Silly me thought the term "conception" was defined by the moment the sperm enters the egg and their DNA fuse together like a zipper.
Fortunately, I have sources like BBC News to clarify such misconceptions. In an article on what purports to be the first baby born without the BRCA1 gene that almost invariably leads to adult breast cancer, the BBC defines conception as follows:
Pre-implantation genetic diagnosis (PGD) involves taking a cell from an embryo at the eight-cell stage of development, when it is around three-days old, and testing it.
This is before conception - defined as when the embryo is implanted in the womb.
Doctors then select an embryo free from rogue genes to continue the pregnancy, and discard any whose genetic profile points to future problems.
I was cornfused enough when I heard that pregnancy was technically defined as only beginning at the moment of implantation in the womb (thus allowing people to say that a woman was never pregnant if she uses an abortificeant to destroy the embryo before it implants). But now, apparently, the technical definitions of conception and pregnancy are the same thing.
The article also seems to drastically over-simplify the arguments of those who are concerned about this kind of "therapy":
"Underlying all this is eugenics."
Mrs Quintavalle said the message was that "you are better off dead, than being born with this gene".
What the article doesn't explain is that the typical medical procedure to weed out this kind of gene is in vitro fertilization, and that the typical form of in vitro fertilization involves taking a number of embryos, testing their DNA and then only selecting the ones with the desirable traits for implantation (or "conception" according to this article). That means that all of the other embryos, even the viable ones that have nothing else "wrong" with them other than the undesired genes (whether it be for breast cancer, brown hair, or two X-chromosomes), and destroying them -- also defined as killing embryonic humans.
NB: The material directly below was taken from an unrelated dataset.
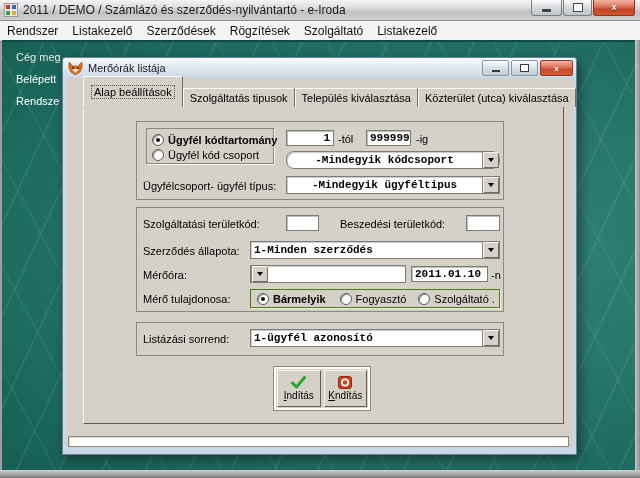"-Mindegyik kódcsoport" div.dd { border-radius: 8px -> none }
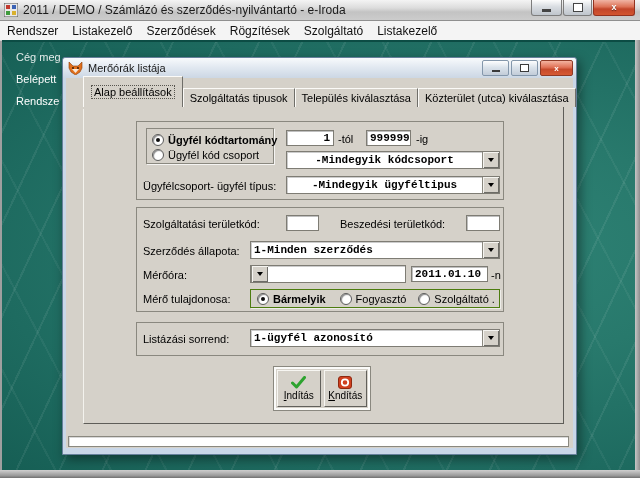"-Mindegyik ügyféltipus" span.val { html: <span>-Mindegyik ügyféltipus</span> -> none }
That detail becomes quite muddled when the author of the article suggests that the gene was screened before conception, which somehow suggests that the unfertilized egg and...uhm...free ranging sperm (?) were both tested before being allowed to fuse.
In all likelihood, this so-called miracle baby was born at the expense of a number of her syblings who were deemed not fit to continue living due to the cost, expense, and pain they were likely to experience as a result of their genes.
What I find most perplexing is that so many people who have chosen abortions carry the pain of extinguishing a single life for the rest of their time on earth, yet couples who have chosen in vitro fertilization and extinguished dozens of lives don't seem to carry that much baggage in public. It's as if chosing to have the one baby over all of the others allows them some kind of psychological fire escape...
Heck, my sister and I still get in fights over things I was allowed to do in high school that she wasn't...I can't imagine the kind of anxiety it would cause if my parents didn't even allow her to be born...
I think I just developed the plot for The Unborn 2: In Vitro Decimation.

For the record,
MedicineNet.com defines conception as follows:
Conception: 1. The union of the sperm and the ovum. Synonymous with fertilization.
2. The onset of pregnancy, marked by implantation of the blastocyst into the endometrium.
3. A basic understanding of a situation or a principle.
From the Latin conceptio, conceptionis meaning conception, becoming pregnant; drawing up of legal formulae; and from the Latin conceptus meaning conceiving, pregnancy; collecting, or a collection.
So apparently, conception's first definition is the union of egg and sperm, and only secondarily means "implantation."